Déformation professionnelle? Certainement! Il reste que l’ordinateur est demeuré, pour la plupart du temps, l’outil privilégié puisque des milliers d’internautes attendaient fiévreusement la suite des péripéties quotidiennes.

« Le journal de bord est la mémoire de l’expédition. Il marque l’ensemble, relie tout », convient Jean Lemire. S’il permet de faire le point sur les événements vécus, il permet le recul. Car lorsqu’on vit à treize sur un bateau, il est essentiel de préserver son intégrité personnelle. Chaque membre d’équipage tenait son propre journal.

Un film où notre regard dérive sur l’infinie blancheur australe

Comment résumer six cents heures d’images en une heure quarante-cinq minutes? Un exercice qui s’avère difficile, voire même douloureux, assure le cinéaste. Le résultat de ce véritable tour de force extraordinaire est à l’image de l’expédition.

Le récit est limpide, les images saisissantes. Les spectateurs seront comblés. Lemire et son équipe a réussi à embarquer tout le monde à bord du Sedna IV, le grand voilier océanique, fonçant, droit devant, vers l’aventure. On reconnaît, une fois de plus, le goût inné du partage chez son capitaine.

Le film renferme des scènes d’une beauté étonnante. On se cale confortablement dans son fauteuil et, comme le capitaine en haut du beaupré, on laisse dériver son regard sur l’infinie blancheur australe.
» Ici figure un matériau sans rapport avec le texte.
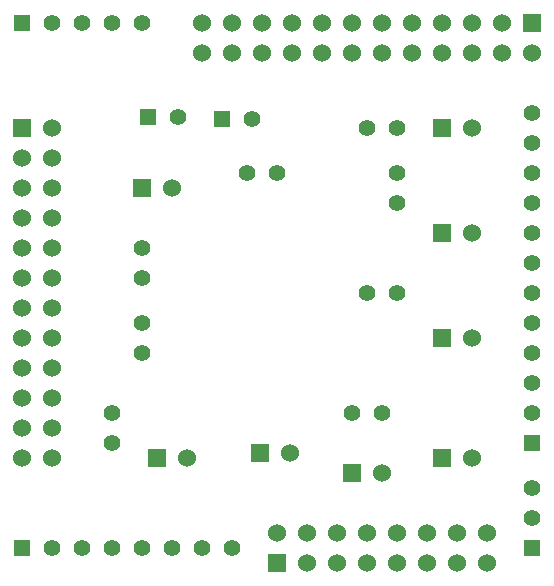
<source format=gbs>
G04 (created by PCBNEW (2013-03-31 BZR 4008)-stable) date 6/6/2013 1:10:11 PM*
%MOIN*%
G04 Gerber Fmt 3.4, Leading zero omitted, Abs format*
%FSLAX34Y34*%
G01*
G70*
G90*
G04 APERTURE LIST*
%ADD10C,0.006*%
%ADD11R,0.055X0.055*%
%ADD12C,0.055*%
%ADD13R,0.06X0.06*%
%ADD14C,0.06*%
G04 APERTURE END LIST*
G54D10*
G54D11*
X16000Y-29000D03*
G54D12*
X17000Y-29000D03*
X18000Y-29000D03*
X19000Y-29000D03*
X20000Y-29000D03*
X21000Y-29000D03*
X22000Y-29000D03*
X23000Y-29000D03*
G54D11*
X16000Y-11500D03*
G54D12*
X17000Y-11500D03*
X18000Y-11500D03*
X19000Y-11500D03*
X20000Y-11500D03*
G54D11*
X33000Y-29000D03*
G54D12*
X33000Y-28000D03*
X33000Y-27000D03*
G54D11*
X22665Y-14696D03*
G54D12*
X23665Y-14696D03*
G54D11*
X20185Y-14629D03*
G54D12*
X21185Y-14629D03*
G54D11*
X33000Y-25500D03*
G54D12*
X33000Y-24500D03*
X33000Y-23500D03*
X33000Y-22500D03*
X33000Y-21500D03*
X33000Y-20500D03*
X33000Y-19500D03*
X33000Y-18500D03*
X33000Y-17500D03*
X33000Y-16500D03*
X33000Y-15500D03*
X33000Y-14500D03*
G54D13*
X24500Y-29500D03*
G54D14*
X24500Y-28500D03*
X25500Y-29500D03*
X25500Y-28500D03*
X26500Y-29500D03*
X26500Y-28500D03*
X27500Y-29500D03*
X27500Y-28500D03*
X28500Y-29500D03*
X28500Y-28500D03*
X29500Y-29500D03*
X29500Y-28500D03*
X30500Y-29500D03*
X30500Y-28500D03*
X31500Y-29500D03*
X31500Y-28500D03*
G54D13*
X33000Y-11500D03*
G54D14*
X33000Y-12500D03*
X32000Y-11500D03*
X32000Y-12500D03*
X31000Y-11500D03*
X31000Y-12500D03*
X30000Y-11500D03*
X30000Y-12500D03*
X29000Y-11500D03*
X29000Y-12500D03*
X28000Y-11500D03*
X28000Y-12500D03*
X27000Y-11500D03*
X27000Y-12500D03*
X26000Y-11500D03*
X26000Y-12500D03*
X25000Y-11500D03*
X25000Y-12500D03*
X24000Y-11500D03*
X24000Y-12500D03*
X23000Y-11500D03*
X23000Y-12500D03*
X22000Y-11500D03*
X22000Y-12500D03*
G54D13*
X16000Y-15000D03*
G54D14*
X17000Y-15000D03*
X16000Y-16000D03*
X17000Y-16000D03*
X16000Y-17000D03*
X17000Y-17000D03*
X16000Y-18000D03*
X17000Y-18000D03*
X16000Y-19000D03*
X17000Y-19000D03*
X16000Y-20000D03*
X17000Y-20000D03*
X16000Y-21000D03*
X17000Y-21000D03*
X16000Y-22000D03*
X17000Y-22000D03*
X16000Y-23000D03*
X17000Y-23000D03*
X16000Y-24000D03*
X17000Y-24000D03*
X16000Y-25000D03*
X17000Y-25000D03*
X16000Y-26000D03*
X17000Y-26000D03*
G54D13*
X30000Y-26000D03*
G54D14*
X31000Y-26000D03*
G54D13*
X20000Y-17000D03*
G54D14*
X21000Y-17000D03*
G54D13*
X27000Y-26500D03*
G54D14*
X28000Y-26500D03*
G54D13*
X30000Y-15000D03*
G54D14*
X31000Y-15000D03*
G54D13*
X23929Y-25838D03*
G54D14*
X24929Y-25838D03*
G54D13*
X20500Y-26000D03*
G54D14*
X21500Y-26000D03*
G54D13*
X30000Y-22000D03*
G54D14*
X31000Y-22000D03*
G54D13*
X30000Y-18500D03*
G54D14*
X31000Y-18500D03*
G54D12*
X23500Y-16500D03*
X24500Y-16500D03*
X27500Y-15000D03*
X28500Y-15000D03*
X20000Y-22500D03*
X20000Y-21500D03*
X28500Y-17500D03*
X28500Y-16500D03*
X27500Y-20500D03*
X28500Y-20500D03*
X19000Y-25500D03*
X19000Y-24500D03*
X20000Y-20000D03*
X20000Y-19000D03*
X27000Y-24500D03*
X28000Y-24500D03*
M02*

</source>
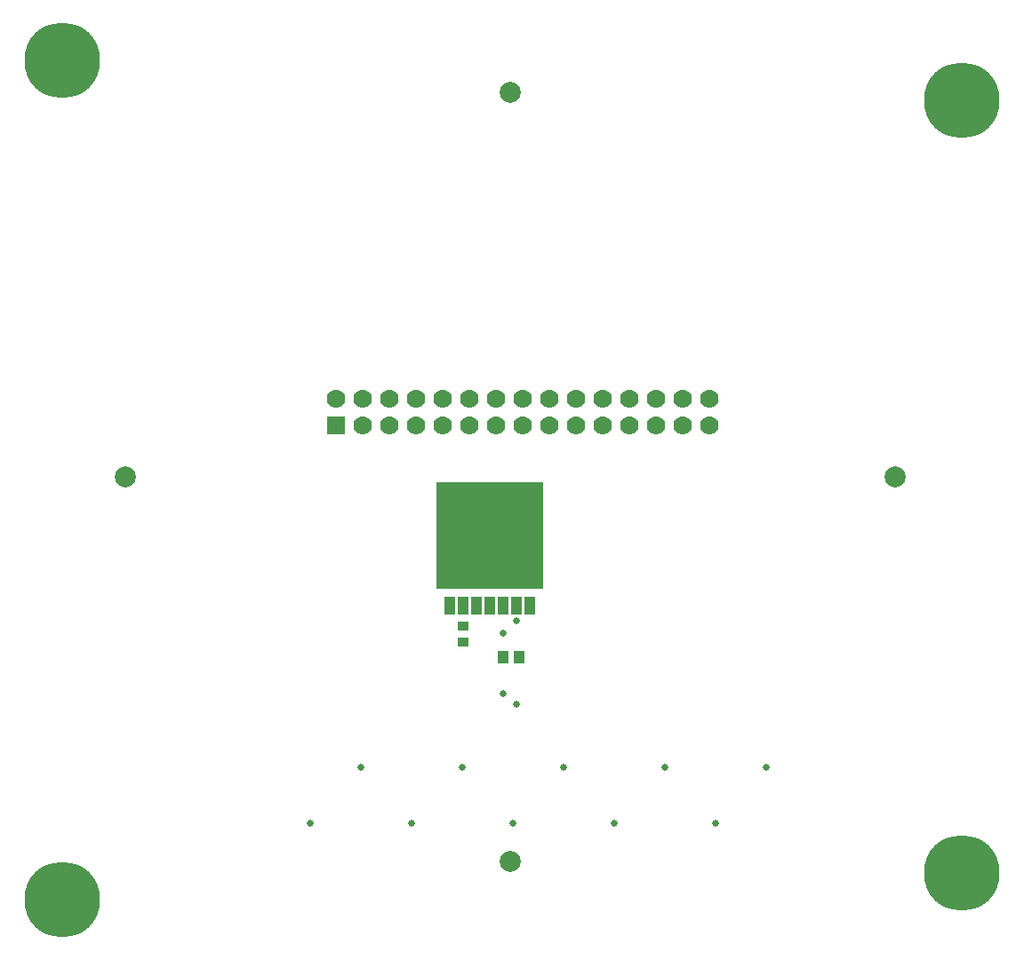
<source format=gts>
%FSAX24Y24*%
%MOIN*%
G70*
G01*
G75*
G04 Layer_Color=8388736*
%ADD10R,0.0354X0.0394*%
%ADD11R,0.3937X0.3937*%
%ADD12R,0.0366X0.0600*%
%ADD13C,0.0394*%
%ADD14R,0.0354X0.0276*%
%ADD15C,0.0080*%
%ADD16C,0.0620*%
%ADD17R,0.0620X0.0620*%
%ADD18C,0.2756*%
%ADD19C,0.0118*%
%ADD20C,0.0180*%
%ADD21C,0.0100*%
%ADD22C,0.0079*%
%ADD23C,0.0020*%
%ADD24R,0.0434X0.0474*%
%ADD25R,0.4017X0.4017*%
%ADD26R,0.0446X0.0680*%
%ADD27C,0.0787*%
%ADD28R,0.0434X0.0356*%
%ADD29C,0.0700*%
%ADD30R,0.0700X0.0700*%
%ADD31C,0.2836*%
%ADD32C,0.0198*%
%ADD33C,0.0260*%
D24*
X031565Y024452D02*
D03*
X032195D02*
D03*
D25*
X031071Y029026D02*
D03*
D26*
X032574Y026384D02*
D03*
X032074D02*
D03*
X031574D02*
D03*
X031074D02*
D03*
X030574D02*
D03*
X030074D02*
D03*
X029574D02*
D03*
D27*
X017410Y031217D02*
D03*
X031845Y045651D02*
D03*
X046280Y031217D02*
D03*
X031845Y016782D02*
D03*
D28*
X030074Y025038D02*
D03*
Y025629D02*
D03*
D29*
X039300Y034171D02*
D03*
X038300D02*
D03*
X037300D02*
D03*
X036300D02*
D03*
X035300D02*
D03*
X034300D02*
D03*
X033300D02*
D03*
X032300D02*
D03*
X031300D02*
D03*
X030300D02*
D03*
X029300D02*
D03*
X028300D02*
D03*
X027300D02*
D03*
X026300D02*
D03*
X025300D02*
D03*
X039300Y033171D02*
D03*
X038300D02*
D03*
X037300D02*
D03*
X036300D02*
D03*
X035300D02*
D03*
X034300D02*
D03*
X033300D02*
D03*
X032300D02*
D03*
X031300D02*
D03*
X030300D02*
D03*
X029300D02*
D03*
X028300D02*
D03*
X027300D02*
D03*
X026300D02*
D03*
D30*
X025300D02*
D03*
D31*
X048786Y016354D02*
D03*
X015046Y015370D02*
D03*
X048786Y045370D02*
D03*
X015046Y046866D02*
D03*
D32*
X032724Y027373D02*
D03*
X032252D02*
D03*
X031779D02*
D03*
X031307D02*
D03*
X030834D02*
D03*
X030362D02*
D03*
X029889D02*
D03*
X029417D02*
D03*
X032724Y027855D02*
D03*
X032252D02*
D03*
X031779D02*
D03*
X031307D02*
D03*
X030834D02*
D03*
X030362D02*
D03*
X029889D02*
D03*
X029417D02*
D03*
X032724Y028317D02*
D03*
X032252D02*
D03*
X031779D02*
D03*
X031307D02*
D03*
X030834D02*
D03*
X030362D02*
D03*
X029889D02*
D03*
X029417D02*
D03*
X032724Y028790D02*
D03*
X032252D02*
D03*
X031779D02*
D03*
X031307D02*
D03*
X030834D02*
D03*
X030362D02*
D03*
X029889D02*
D03*
X029417D02*
D03*
X032724Y029262D02*
D03*
X032252D02*
D03*
X031779D02*
D03*
X031307D02*
D03*
X030834D02*
D03*
X030362D02*
D03*
X029889D02*
D03*
X029417D02*
D03*
X032724Y029735D02*
D03*
X032252D02*
D03*
X031779D02*
D03*
X031307D02*
D03*
X030834D02*
D03*
X030362D02*
D03*
X029889D02*
D03*
X029417D02*
D03*
X032724Y030207D02*
D03*
X032252D02*
D03*
X031779D02*
D03*
X031307D02*
D03*
X030834D02*
D03*
X030362D02*
D03*
X029889D02*
D03*
X029417D02*
D03*
X029889Y030680D02*
D03*
X029417D02*
D03*
X030362D02*
D03*
X032724D02*
D03*
X032252D02*
D03*
X031779D02*
D03*
X031307D02*
D03*
X030834D02*
D03*
D33*
X031580Y025371D02*
D03*
Y023102D02*
D03*
X032074Y025834D02*
D03*
Y022684D02*
D03*
X041445Y020321D02*
D03*
X024345Y018231D02*
D03*
X026245Y020321D02*
D03*
X028145Y018231D02*
D03*
X030045Y020321D02*
D03*
X031945Y018231D02*
D03*
X033845Y020321D02*
D03*
X035745Y018231D02*
D03*
X037645Y020321D02*
D03*
X039545Y018231D02*
D03*
M02*

</source>
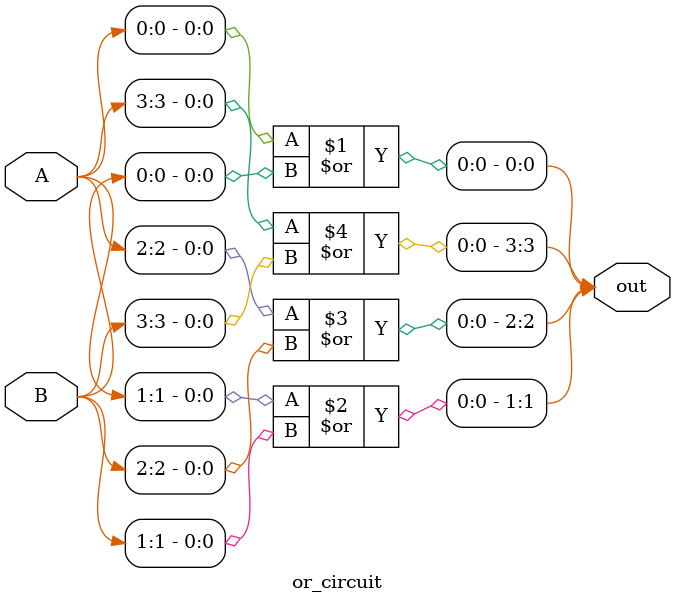
<source format=v>
`timescale 1ns / 1ps

module or_circuit(
    input [3:0] A,
    input [3:0] B,
    output [3:0] out
    );
assign out[0] = A[0] | B[0];
assign out[1] = A[1] | B[1];
assign out[2] = A[2] | B[2];
assign out[3] = A[3] | B[3];
endmodule

</source>
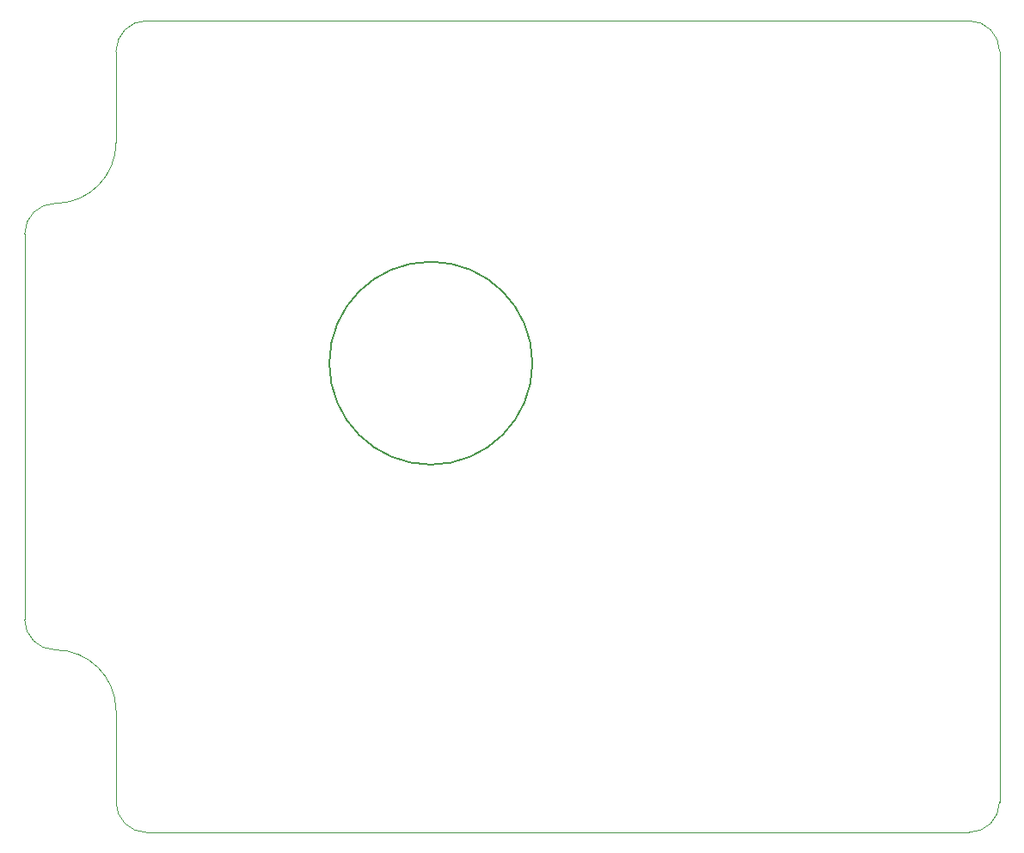
<source format=gm1>
G04 #@! TF.GenerationSoftware,KiCad,Pcbnew,5.1.10*
G04 #@! TF.CreationDate,2021-11-10T17:43:12+10:00*
G04 #@! TF.ProjectId,wifi_unit,77696669-5f75-46e6-9974-2e6b69636164,rev?*
G04 #@! TF.SameCoordinates,Original*
G04 #@! TF.FileFunction,Profile,NP*
%FSLAX46Y46*%
G04 Gerber Fmt 4.6, Leading zero omitted, Abs format (unit mm)*
G04 Created by KiCad (PCBNEW 5.1.10) date 2021-11-10 17:43:12*
%MOMM*%
%LPD*%
G01*
G04 APERTURE LIST*
G04 #@! TA.AperFunction,Profile*
%ADD10C,0.150000*%
G04 #@! TD*
G04 #@! TA.AperFunction,Profile*
%ADD11C,0.050000*%
G04 #@! TD*
G04 APERTURE END LIST*
D10*
X115000000Y-77750000D02*
G75*
G03*
X115000000Y-77750000I-10000000J0D01*
G01*
D11*
X74001100Y-112003600D02*
X74001100Y-121003600D01*
X74001100Y-56003600D02*
X74001100Y-47003600D01*
X65001100Y-65003600D02*
X65001100Y-103003600D01*
X161001100Y-121003600D02*
X161001100Y-47003600D01*
X77001100Y-44003600D02*
X158001100Y-44003600D01*
X77001100Y-124003600D02*
X158001100Y-124003600D01*
X158001100Y-44003600D02*
G75*
G02*
X161001100Y-47003600I0J-3000000D01*
G01*
X161001100Y-121003600D02*
G75*
G02*
X158001100Y-124003600I-3000000J0D01*
G01*
X65001100Y-65003600D02*
G75*
G02*
X68001100Y-62003600I3000000J0D01*
G01*
X74001099Y-56003599D02*
G75*
G02*
X68001100Y-62003600I-6000000J-1D01*
G01*
X74001100Y-47003600D02*
G75*
G02*
X77001100Y-44003600I3000000J0D01*
G01*
X68001100Y-106003600D02*
G75*
G02*
X65001100Y-103003600I0J3000000D01*
G01*
X68001099Y-106003599D02*
G75*
G02*
X74001100Y-112003600I0J-6000001D01*
G01*
X77001100Y-124003600D02*
G75*
G02*
X74001100Y-121003600I0J3000000D01*
G01*
M02*

</source>
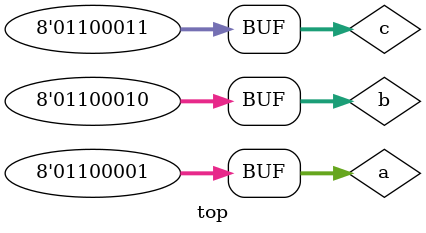
<source format=sv>
/*
:name: string-assignment
:description: String assignment tests
:should_fail: 0
:tags: 5.9
*/
module top();
  byte        a;
  bit   [7:0] b;
  logic [7:0] c;

  initial begin;
    a = "a";
    b = "b";
    c = "c";
  end

endmodule

</source>
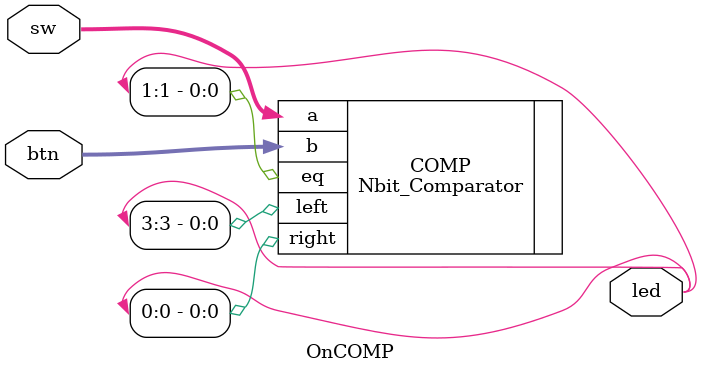
<source format=v>
`timescale 1ns / 1ps


module OnCOMP(
    output [3:0]led,
    input [3:0]sw,
    input [3:0]btn
    );
    
    Nbit_Comparator#(4) COMP(.eq(led[1]), .left(led[3]), .right(led[0]), .a(sw), .b(btn));
endmodule

</source>
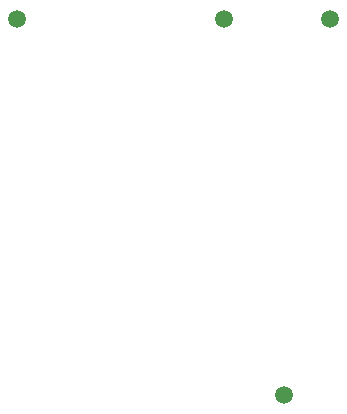
<source format=gbr>
%TF.GenerationSoftware,Altium Limited,Altium Designer,22.9.1 (49)*%
G04 Layer_Color=0*
%FSLAX45Y45*%
%MOMM*%
%TF.SameCoordinates,CD82FF21-FF23-4195-95DD-DD0BBBA1307D*%
%TF.FilePolarity,Positive*%
%TF.FileFunction,NonPlated,1,4,NPTH,Drill*%
%TF.Part,Single*%
G01*
G75*
%TA.AperFunction,ComponentDrill*%
%ADD79C,1.50000*%
D79*
X2144000Y5170000D02*
D03*
X4406000Y1980000D02*
D03*
X3894000Y5170000D02*
D03*
X4794000Y5170000D02*
D03*
%TF.MD5,f9e54caaa67ad0a7a8dab1b885cf8bbb*%
M02*

</source>
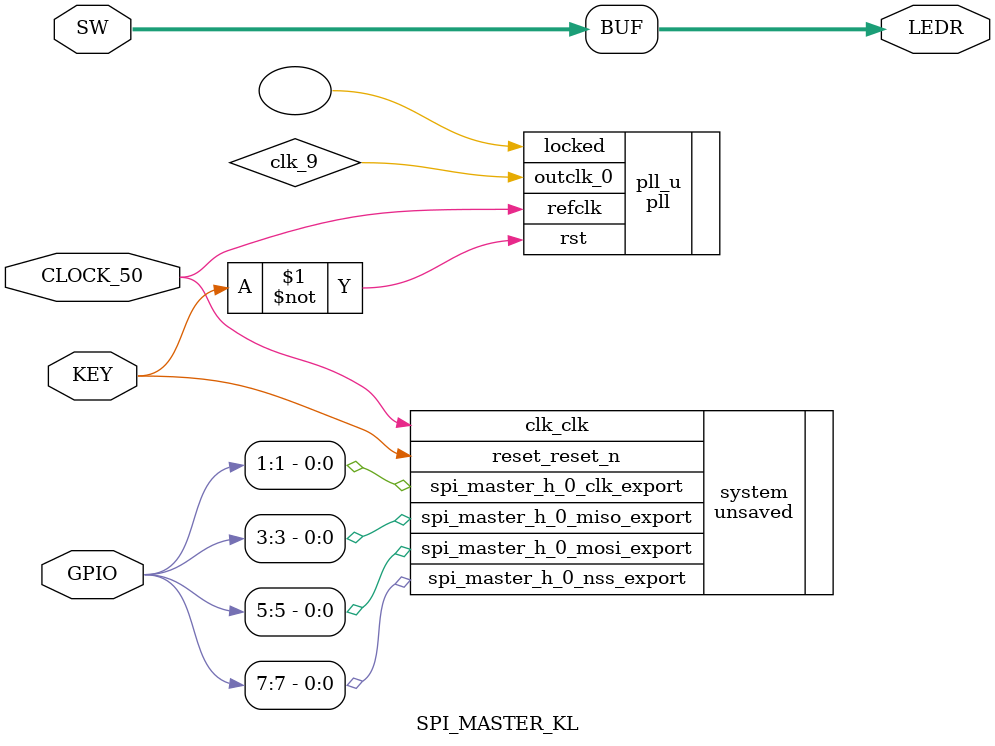
<source format=v>
module SPI_MASTER_KL
(
input CLOCK_50,
input [0:0] KEY,
inout	[7:0] GPIO,
input [1:0]	SW,
output[1:0] LEDR	
);

wire clk_9;

pll pll_u(
		.refclk(CLOCK_50),   //  refclk.clk
		.rst(~KEY[0]),      //   reset.reset
		.outclk_0(clk_9), // outclk0.clk
		.locked()    //  locked.export
	);
	
	
 unsaved system
(
.clk_clk(CLOCK_50),
.reset_reset_n(KEY[0]),
.spi_master_h_0_clk_export(GPIO[1]),
.spi_master_h_0_miso_export(GPIO[3]),
.spi_master_h_0_mosi_export(GPIO[5]),
.spi_master_h_0_nss_export(GPIO[7])
);

assign LEDR = SW;
endmodule
</source>
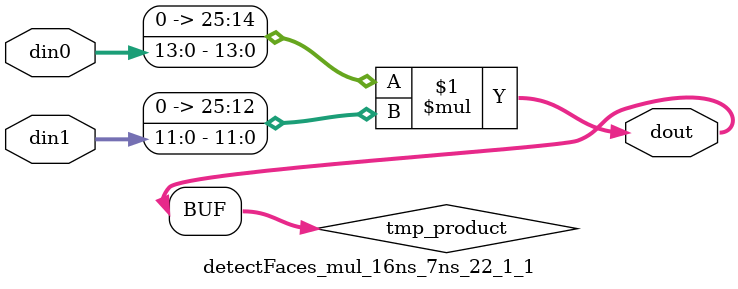
<source format=v>

`timescale 1 ns / 1 ps

  module detectFaces_mul_16ns_7ns_22_1_1(din0, din1, dout);
parameter ID = 1;
parameter NUM_STAGE = 0;
parameter din0_WIDTH = 14;
parameter din1_WIDTH = 12;
parameter dout_WIDTH = 26;

input [din0_WIDTH - 1 : 0] din0; 
input [din1_WIDTH - 1 : 0] din1; 
output [dout_WIDTH - 1 : 0] dout;

wire signed [dout_WIDTH - 1 : 0] tmp_product;










assign tmp_product = $signed({1'b0, din0}) * $signed({1'b0, din1});











assign dout = tmp_product;







endmodule

</source>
Au rendez-vous, les magnifiques couchers de soleil : tantôt une orange sanguine, tantôt un pamplemousse d’un jaune délavé ou encore un demi-citron. Ou était-ce la lune? Dans cette terre blanche où le jour et la nuit longtemps se confondent, il n’y a que les habitués capables de les différencier.

Des parties de hockey mémorables

Pour contrer l’isolement, échapper à la promiscuité, l’équipage invente des distractions. On sort les kayaks de mer et on rame sur l’eau glacée, on chausse les skis, on improvise une table de ping-pong, on fait même de la bicyclette.

Lorsque l’hiver s’installera, une patinoire naturelle apparaîtra au pied du bateau. Là se disputeront des parties de hockey mémorables. C’est bon pour le moral de la troupe.

Mais nous sommes en terrain hostile, il ne faut jamais l’oublier. Sous nos yeux, s’active l’irréductible machine climatique. Le monde est en plein bouleversement. Une scène terrible montre les membres de l’équipage aux prises avec une énorme tempête.

Le phoque léopard qui mord les amarres

Tous les gestes sont comptés. On resserre, on double, on triple les amarres. S’il fallait évacuer… Le bateau tangue si fort. Une amarre lâche. « Évidemment, ça se passe toujours en pleine nuit », dit le capitaine qui montre des signes de stress, inhabituel chez lui.

Les éléments se déchaînent. La tension monte. Suspense. La caméra se tourne vers le phoque léopard qui mord les amarres. L’animal marin semble heureux de participer, même à contresens, aux manœuvres de survie. Pourtant, on le verra plus tard admiratif de ces skieurs de fond sur une piste improvisée. Pendant ce temps, la lune, la banquise, immuables.

Ces moments du film sont précieux, car ils permettent aux spectateurs de mesurer la fragilité de l’expédition. Il faut un esprit d’équipe très fort pour passer à travers ces épreuves.

Si les images du film Le Dernier continent revêtent un caractère plus humain que scientifique, si le livre Mission Antarctique regorge de photos lumineuses desquelles se dégagent une grande sérénité, c’est qu’il a choisi l’impression qui rassure, la beauté qui convainc plutôt que la peur qui désarçonne. Il aime transmettre l’espoir. Tel est Jean Lemire.

Pour les Fêtes, offrez-vous l’or, l’encens et… Lemire.

Le Dernier continent prend l’affiche le 21 décembre.